Giampiero Boniperti, le président de la Juventus de l'époque, ne tarit pas d'éloges sur les deux hommes : "Ils s'entendaient très bien en dehors des terrains et, balle au pied, ils se comprenaient parfaitement. Dès que Platini recevait le ballon, Boniek faisait un appel. Quand Platini faisait une passe, elle était toujours millimétrée et quand Boniek partait dans le dos de la défense, personne ne pouvait le rattraper".  

Et d'ajouter : "Boniek était vraiment une footballeur exceptionnel. Il était très rapide, ses appels étaient toujours très intelligents, il avait une excellente technique, il savait donner le ballon et il était capable de marquer du droit, du gauche et de la tête. En plus, il était très courageux. Il avait cette capacité fantastique à élever son niveau de jeu dans les grandes occasions, surtout lors des soirées européennes."  

Malgré ces éloges, le Polonais est souvent victime de la terrible concurrence qui règne à la Juventus. La présence des Marco Tardelli, Platini, Rossi et du jeune Michael Laudrup le force à évoluer à des postes inhabituels pour lui. La frustration le pousse finalement à s'exiler à l'AS Rome. D'abord sceptiques, les supporters romains finissent par se laisser séduire par le talent de Boniek. En trois saisons dans la capitale, il remporte une Coupe d'Italie avec les Giallorossi.

Le respect des plus grands
En tout, Boniek passe six ans an Italie, au cours desquels il force l'admiration de tous les grands noms du football mondial. "Il y a beaucoup de joueurs plus connus que lui, mais rares sont ceux qui le surpassent par le talent", estime Pelé. "C'est un footballeur unique, sans doute le meilleur au monde dans son registre", ajoute Maradona. "Physiquement et techniquement, il était très au-dessus du lot. Il fait incontestablement partie des meilleurs. En plus d'être un finisseur de talent, c'était aussi un créateur exceptionnel", conclut Enzo Bearzot.

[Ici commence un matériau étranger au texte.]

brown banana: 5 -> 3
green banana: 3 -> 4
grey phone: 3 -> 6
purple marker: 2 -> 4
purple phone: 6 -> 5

Ce n'est pas Platini qui dira le contraire. Lorsque Boniek quitte la Juventus en 1985, le Français reste sur trois titres de Capocannoniere successifs. À un journaliste qui lui demande s'il peut réussir la passe de quatre, le Français répond sans hésiter : "Non. Le titre de meilleur buteur ira à quelqu'un qui a Boniek dans son équipe". Effectivement, le Romain Roberto Pruzzo se trouve être le grand bénéficiaire des coups de génie du Polonais cette année-là.   

En dépit du talent créatif de l'ancien Turinois, la Roma ne parvient pas à remporter le Scudetto 1985/86. Battus lors des deux dernières journées, les Giallorossi se classent deuxièmes, à quatre points de la Juventus. Il Bello di Notte se console en s'adjugeant la Coupe d'Italie. Rien d'étonnant à cela : les rencontres ont lieu en soirée…

Le saviez-vous ?

  • Le 30 avril 1982, les représentants de la Juventus et de la Roma étaient à Varsovie pour tenter d'enrôler Boniek avant la fermeture du marché des transferts. Sans se concerter, les deux parties ont réservé dans le même hôtel !

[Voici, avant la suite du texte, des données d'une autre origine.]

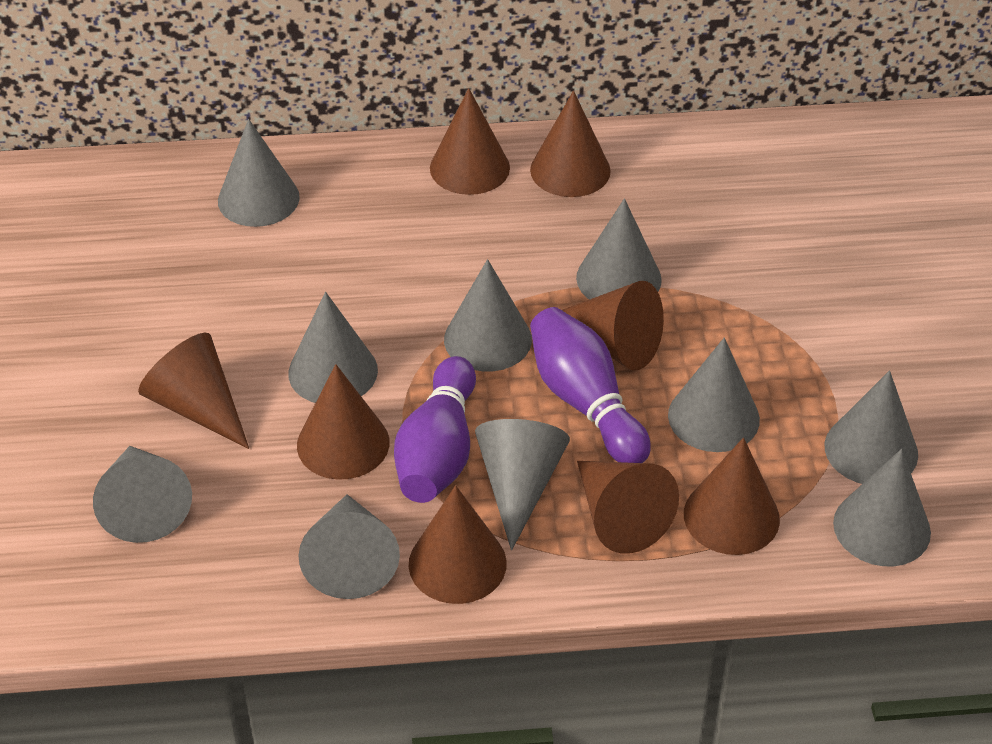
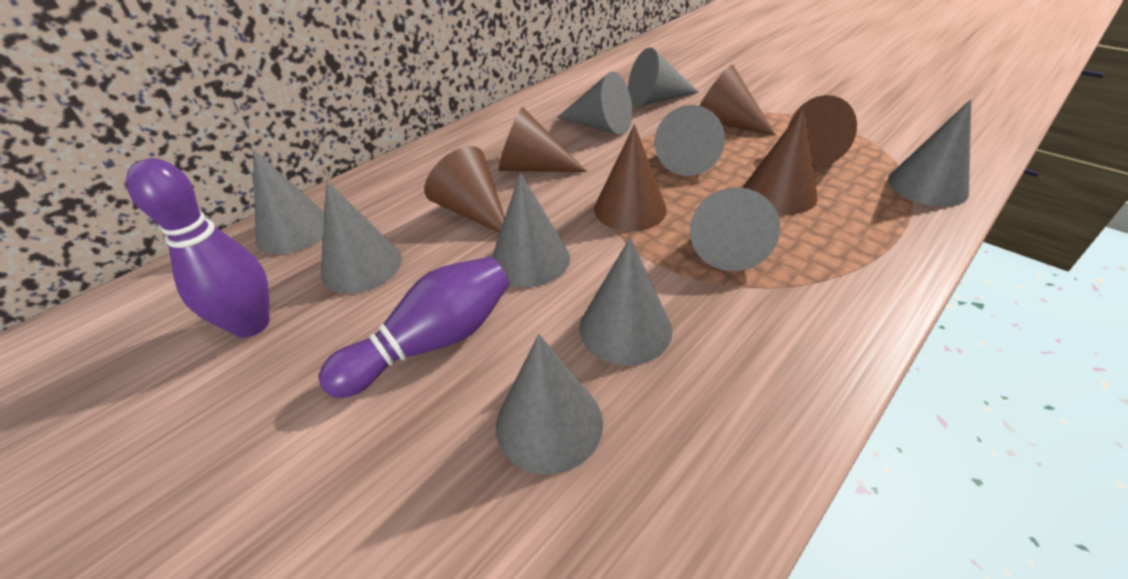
brown cone: 8 -> 6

  • Moins de 20 heures après le triomphe de la Juventus sur Liverpool en 1985, Boniek disputait un match de qualification pour la Coupe du Monde en Albanie. Malgré le traumatisme du Heysel et la fatigue du voyage, il a inscrit l'unique but de la partie.

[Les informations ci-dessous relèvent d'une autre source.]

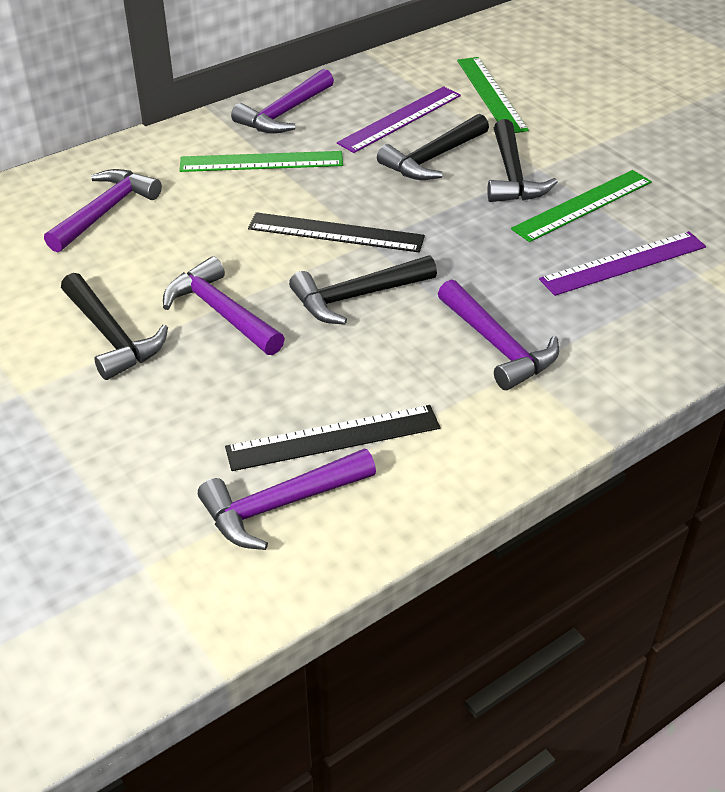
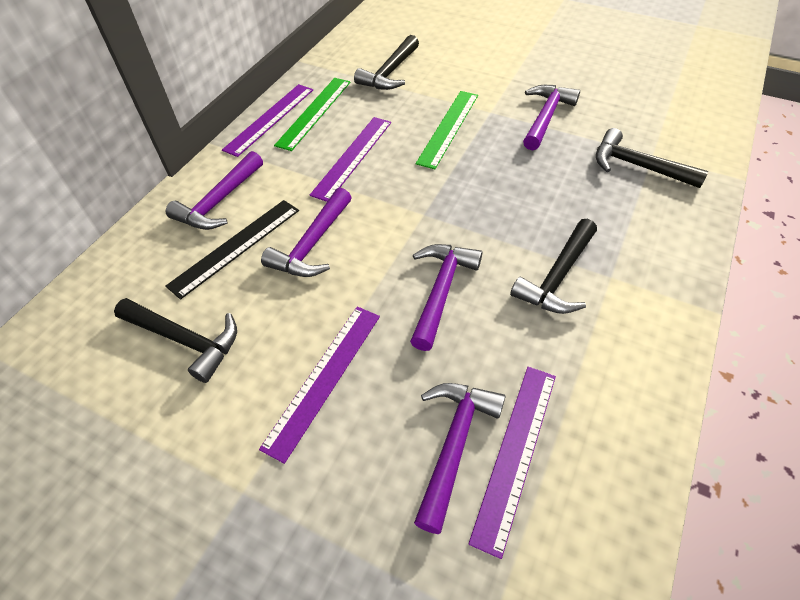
black ruler: 2 -> 1
green ruler: 3 -> 2
purple ruler: 2 -> 4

  • Boniek a été élu Joueur polonais de l'année en 1978. Quatre ans plus tard, il a fait partie de l'équipe type d'Espagne 1982. Enfin, il a été sélectionné dans l'équipe-type de la Serie A lors de chacune de ses trois saisons à la Juventus.

  • Ayant perdu sa pointe de vitesse, Boniek s'est recyclé au poste de libéro, alignant les performances de haut vol avec l'AS Rome et la Pologne.

  • Après avoir raccroché les crampons, Boniek s'est lancé dans la carrière d'entraîneur. Toutefois, ses passages à Lecce, Bari, Sambenedettese, Avellino et à la tête de la Pologne ne resteront pas dans les annales.